The 4Q126 (4QUnid gr) is an ancient Greek fragment and one of the Dead Sea Scrolls. The text of this manuscript is unknown and it has not been possible to identify it with any known LXX passage, a biblical verse or from some other literary work. Palaeographically it dates from the first century BCE or early first century CE.

History 

It was published in 1992 by Patrick W. Skehan, Eugene Ulrich and J. E. Sanderson in Discoveries in the Judean Desert IX, pp. 219-221. Currently the manuscript is housed in the Rockefeller Museum in Jerusalem.

Description 

According to Devorah Dimant, the manuscript is unbiblical, and "too fragmentary for any identification". Eugene Ulrich wrote that "it cannot be determined whether 4QUnid gr (4Q126) was part of the LXX".

The word κύριος 

In one of the fragments the word κύριος appears, which is translated from the Koine Greek as lord.

Stated exercise
Return the passage of the article on the 4Q126 fragment from "The 4Q126 (4QUnid" to "first century CE.", copied word for word. The lines that follow are separate material, unconnected to the article on the 4Q126 fragment.

Data extract
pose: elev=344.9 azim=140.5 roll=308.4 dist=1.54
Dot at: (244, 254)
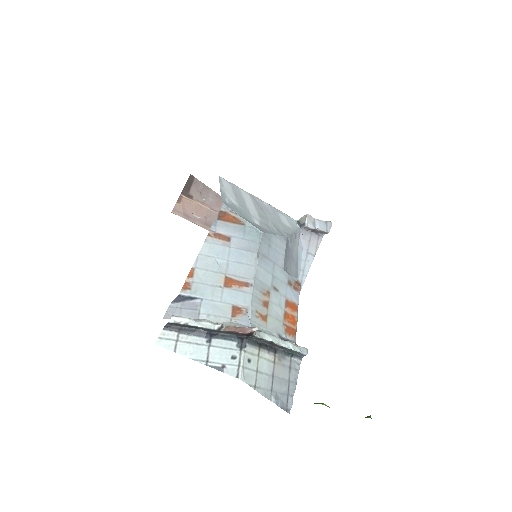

Solution to this problem
The 4Q126 (4QUnid gr) is an ancient Greek fragment and one of the Dead Sea Scrolls. The text of this manuscript is unknown and it has not been possible to identify it with any known LXX passage, a biblical verse or from some other literary work. Palaeographically it dates from the first century BCE or early first century CE.